How New Acquisitions Can Support Tax Efficiency
Each time the fund acquires a newly stabilized property, a new depreciation schedule begins.
As additional properties are acquired and added to the portfolio, fresh depreciation deductions are introduced alongside the existing portfolio.
This ongoing acquisition strategy has helped support tax-efficient income for investors while simultaneously growing the fund’s portfolio of stabilized assets.
While tax outcomes vary from year to year and are influenced by numerous factors, the continual addition of new properties can provide a meaningful source of depreciation that may help offset a portion of investor distributions.
In 2025, for example, depreciation generated by the fund’s underlying real estate investments contributed to a negative taxable income allocation on investor K-1s despite investors continuing to receive cash distributions.
Looking Beyond the Distribution
Many investors evaluate income investments solely based on yield.
However, after-tax returns often tell a more complete story.
A 7% distribution that is partially offset by depreciation may ultimately be more attractive than a higher-yielding investment that generates fully taxable income each year.
This is one reason many sophisticated investors evaluate both the amount of income generated and the tax characteristics of that income.

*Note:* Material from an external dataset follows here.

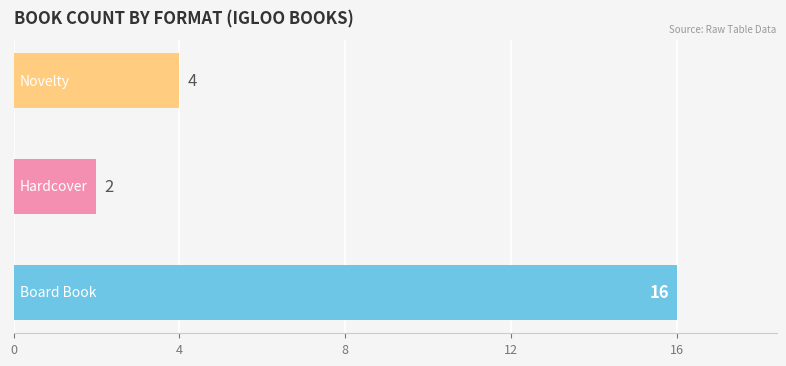

What is the maximum value shown in the chart?

16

Private real estate has long offered the potential for this combination of current income, long-term appreciation, and tax efficiency. At Ashton Gray Capital, we believe our vertically integrated development platform and Evergreen Fund structure provide a unique opportunity to continue delivering those benefits through the ongoing acquisition of newly stabilized assets.
A Note About Depreciation Recapture
While depreciation can provide significant tax advantages during the holding period, investors should understand that a portion of previously claimed depreciation may be subject to depreciation recapture when a property is sold. The tax treatment of depreciation recapture varies based on an investor’s individual circumstances and applicable tax law.
Because every investor’s situation is unique, Ashton Gray Capital encourages investors to consult with a qualified CPA or tax advisor regarding the specific tax implications of any investment, including the impact of depreciation, passive losses, and potential depreciation recapture.
The Bottom Line
Tax-efficient investing is not simply about generating deductions.
It is about owning assets capable of producing income, appreciation, and ongoing tax benefits over time.
By combining a vertically integrated development platform with an Evergreen Fund that continually acquires newly stabilized assets, Ashton Gray Capital seeks to provide investors with access to a growing portfolio of medically anchored essential retail properties while maintaining a focus on long-term, tax-efficient wealth creation.